Here are some things I have found which could be significant.
- JSON-RPC can generate a lot of objects. Not as much as XML-RPC, but still something to watch for. In any case you do appear to be generating as much at 100 MB of objects per second which means your GC is running a high percentage of the time and is likely to be adding to your random latency. Even though the GC is concurrent, your hardware/OS is very likely to exhibit non-ideal random latency under load.

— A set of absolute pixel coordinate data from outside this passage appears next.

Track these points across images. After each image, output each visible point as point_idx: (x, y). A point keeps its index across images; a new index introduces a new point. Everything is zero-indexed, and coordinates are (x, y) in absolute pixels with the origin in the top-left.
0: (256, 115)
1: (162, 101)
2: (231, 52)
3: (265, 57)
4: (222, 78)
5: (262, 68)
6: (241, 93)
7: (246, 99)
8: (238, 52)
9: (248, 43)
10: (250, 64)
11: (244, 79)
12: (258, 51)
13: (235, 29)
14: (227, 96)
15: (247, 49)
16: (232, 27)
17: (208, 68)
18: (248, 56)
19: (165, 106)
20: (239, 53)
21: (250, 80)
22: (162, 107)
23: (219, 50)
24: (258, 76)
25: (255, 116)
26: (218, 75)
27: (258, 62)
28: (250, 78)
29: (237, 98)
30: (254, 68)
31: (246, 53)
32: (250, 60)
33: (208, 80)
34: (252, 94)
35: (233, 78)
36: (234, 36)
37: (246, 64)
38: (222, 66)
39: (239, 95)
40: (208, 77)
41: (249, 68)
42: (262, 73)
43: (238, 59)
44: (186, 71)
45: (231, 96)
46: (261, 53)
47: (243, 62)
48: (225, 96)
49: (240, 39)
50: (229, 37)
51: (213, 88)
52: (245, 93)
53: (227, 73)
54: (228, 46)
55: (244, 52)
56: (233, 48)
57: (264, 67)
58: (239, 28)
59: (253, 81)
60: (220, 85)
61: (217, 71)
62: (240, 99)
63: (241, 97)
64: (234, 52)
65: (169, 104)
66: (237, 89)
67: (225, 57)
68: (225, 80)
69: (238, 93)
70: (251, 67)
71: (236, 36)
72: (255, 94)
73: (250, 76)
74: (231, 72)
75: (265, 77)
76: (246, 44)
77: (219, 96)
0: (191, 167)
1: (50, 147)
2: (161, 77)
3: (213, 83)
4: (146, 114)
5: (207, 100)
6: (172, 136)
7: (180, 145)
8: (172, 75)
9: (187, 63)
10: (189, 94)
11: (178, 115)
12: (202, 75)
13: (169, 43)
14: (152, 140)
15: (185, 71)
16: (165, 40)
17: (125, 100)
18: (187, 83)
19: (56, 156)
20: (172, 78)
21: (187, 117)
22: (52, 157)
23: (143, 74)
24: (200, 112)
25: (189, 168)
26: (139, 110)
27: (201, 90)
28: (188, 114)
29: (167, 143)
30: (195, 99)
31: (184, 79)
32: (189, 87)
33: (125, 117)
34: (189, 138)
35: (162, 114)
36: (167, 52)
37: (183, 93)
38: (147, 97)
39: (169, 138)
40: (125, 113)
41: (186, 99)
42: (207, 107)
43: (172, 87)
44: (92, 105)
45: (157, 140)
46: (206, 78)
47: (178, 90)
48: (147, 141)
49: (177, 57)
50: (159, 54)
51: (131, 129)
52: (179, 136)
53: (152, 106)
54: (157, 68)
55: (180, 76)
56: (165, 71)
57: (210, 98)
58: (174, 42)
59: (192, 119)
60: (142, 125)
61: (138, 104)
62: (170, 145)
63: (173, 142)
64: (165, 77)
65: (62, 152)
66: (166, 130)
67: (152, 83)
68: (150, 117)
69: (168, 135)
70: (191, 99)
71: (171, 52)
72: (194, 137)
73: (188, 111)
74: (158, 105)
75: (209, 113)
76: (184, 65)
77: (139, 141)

- Have a look at your memory bank architecture. On Linux the command is numactl --hardware. If your VM is being split across more than one memory bank this will increase your GC times significantly. (It will also slow down your application as these accesses can be significantly less efficient) The harder you work the memory subsystem the more likely the OS will have to shift memory around (Often in large amounts) and you get dramatic pauses as a result (100 ms is not surprising). Don't forget your OS does more than just run your app.
- Consider compacting/reducing the memory consumption of your cache. If you are using multiple GB of cache it is worth looking at ways to cut memory consumption further than you have already.
- I suggest you profile your app with memory allocation tracing AND cpu sampling on at the same time. This can yield very different results and often points to the cause of these sort of problems.
Using these approaches, the latency of an RPC call can be reduced to below 200 micro-second and the GC times reduced to 1-3 ms effecting less than 1/300 of calls.